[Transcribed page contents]
"""

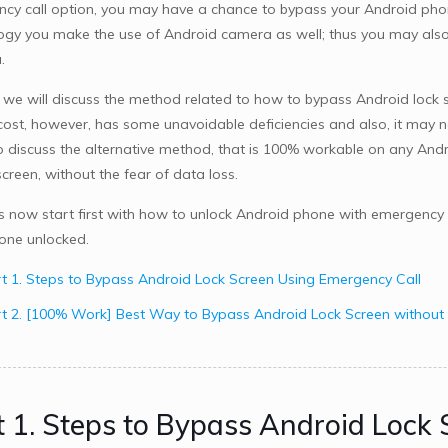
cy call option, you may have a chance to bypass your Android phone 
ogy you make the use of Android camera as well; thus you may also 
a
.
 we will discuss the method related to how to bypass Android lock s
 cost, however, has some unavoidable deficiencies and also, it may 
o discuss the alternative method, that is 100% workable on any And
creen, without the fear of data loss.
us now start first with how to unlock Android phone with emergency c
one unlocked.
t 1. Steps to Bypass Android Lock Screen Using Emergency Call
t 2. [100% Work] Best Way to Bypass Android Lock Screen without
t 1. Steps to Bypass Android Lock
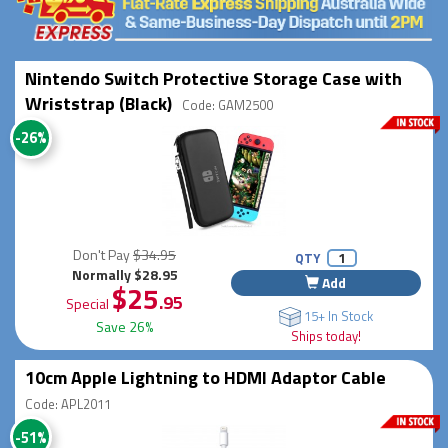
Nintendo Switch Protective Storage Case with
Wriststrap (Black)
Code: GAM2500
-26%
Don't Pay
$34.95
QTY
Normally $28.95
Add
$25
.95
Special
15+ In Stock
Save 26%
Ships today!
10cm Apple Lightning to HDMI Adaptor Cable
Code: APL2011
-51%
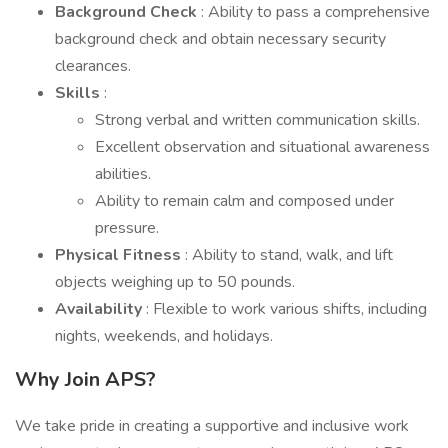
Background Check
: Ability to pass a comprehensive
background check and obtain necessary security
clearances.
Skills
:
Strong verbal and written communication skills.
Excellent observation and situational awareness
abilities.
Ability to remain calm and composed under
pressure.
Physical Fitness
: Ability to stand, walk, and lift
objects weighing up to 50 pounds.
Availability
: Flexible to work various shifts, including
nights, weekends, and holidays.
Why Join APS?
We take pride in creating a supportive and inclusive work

"""
"""

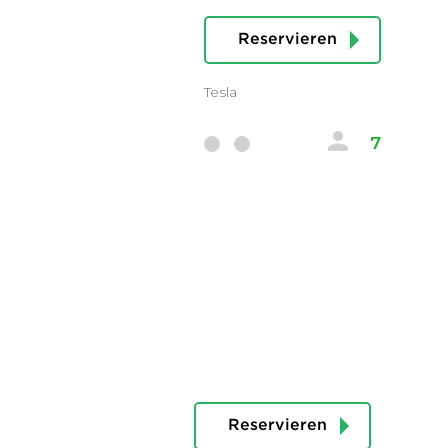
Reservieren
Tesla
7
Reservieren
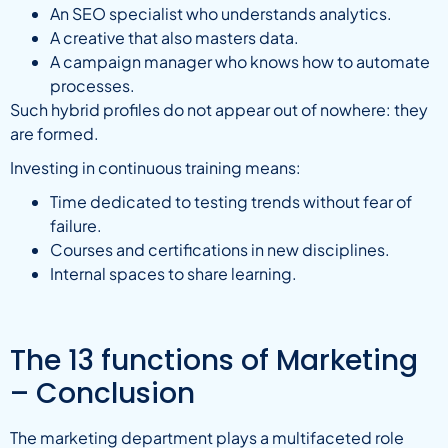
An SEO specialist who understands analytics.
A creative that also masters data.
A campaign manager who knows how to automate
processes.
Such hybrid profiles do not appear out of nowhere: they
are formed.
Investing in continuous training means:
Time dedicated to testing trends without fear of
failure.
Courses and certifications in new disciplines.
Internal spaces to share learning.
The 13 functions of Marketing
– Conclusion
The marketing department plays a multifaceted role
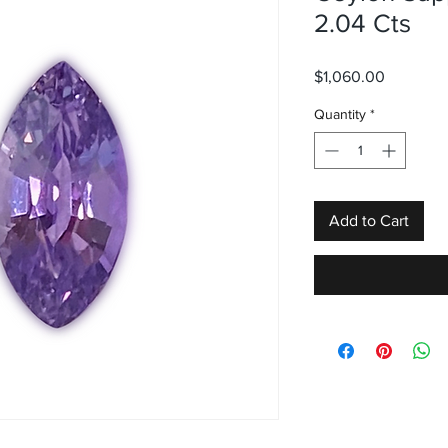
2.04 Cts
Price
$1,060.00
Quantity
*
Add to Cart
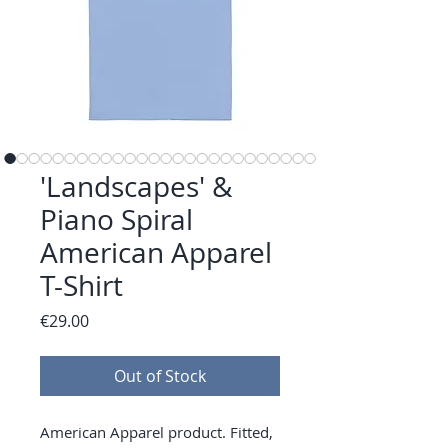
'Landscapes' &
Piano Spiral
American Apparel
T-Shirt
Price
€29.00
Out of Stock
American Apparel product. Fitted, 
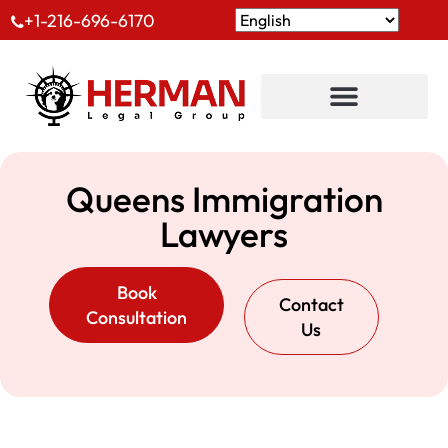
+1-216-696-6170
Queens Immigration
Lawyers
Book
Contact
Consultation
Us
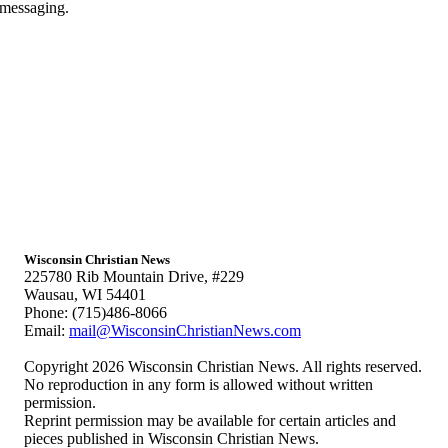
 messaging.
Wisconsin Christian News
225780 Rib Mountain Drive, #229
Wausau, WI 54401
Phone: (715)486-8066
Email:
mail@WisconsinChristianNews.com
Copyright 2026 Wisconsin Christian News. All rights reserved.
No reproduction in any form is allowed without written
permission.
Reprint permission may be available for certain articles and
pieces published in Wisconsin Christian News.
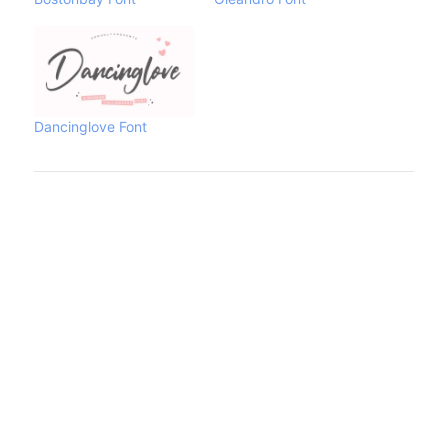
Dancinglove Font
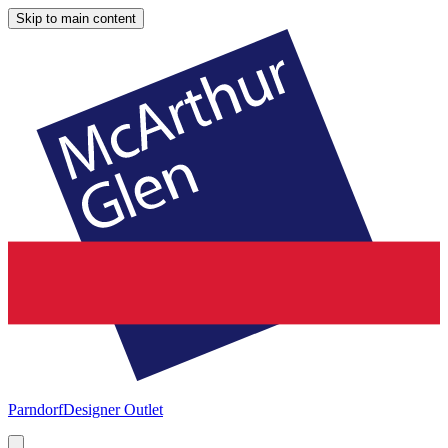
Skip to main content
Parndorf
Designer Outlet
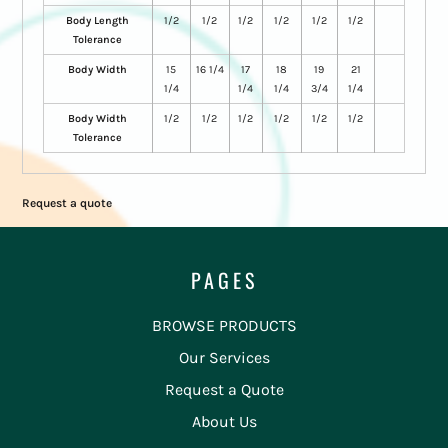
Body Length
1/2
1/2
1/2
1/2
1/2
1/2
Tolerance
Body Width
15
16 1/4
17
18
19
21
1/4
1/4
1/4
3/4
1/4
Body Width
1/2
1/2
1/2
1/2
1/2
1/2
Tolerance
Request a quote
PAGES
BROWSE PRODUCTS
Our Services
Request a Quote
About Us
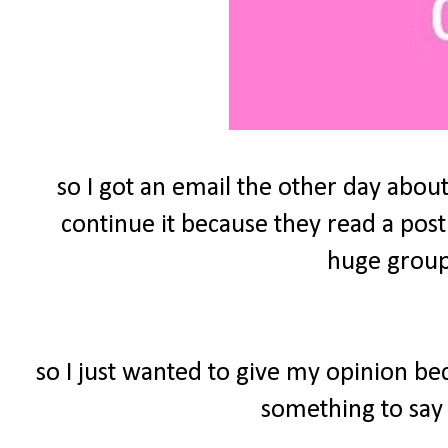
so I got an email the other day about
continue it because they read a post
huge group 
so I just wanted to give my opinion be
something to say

"""

Write out every line of the entries that holds the word "they".

Solved problem
Such hybrid profiles do not appear out of nowhere: they
continue it because they read a post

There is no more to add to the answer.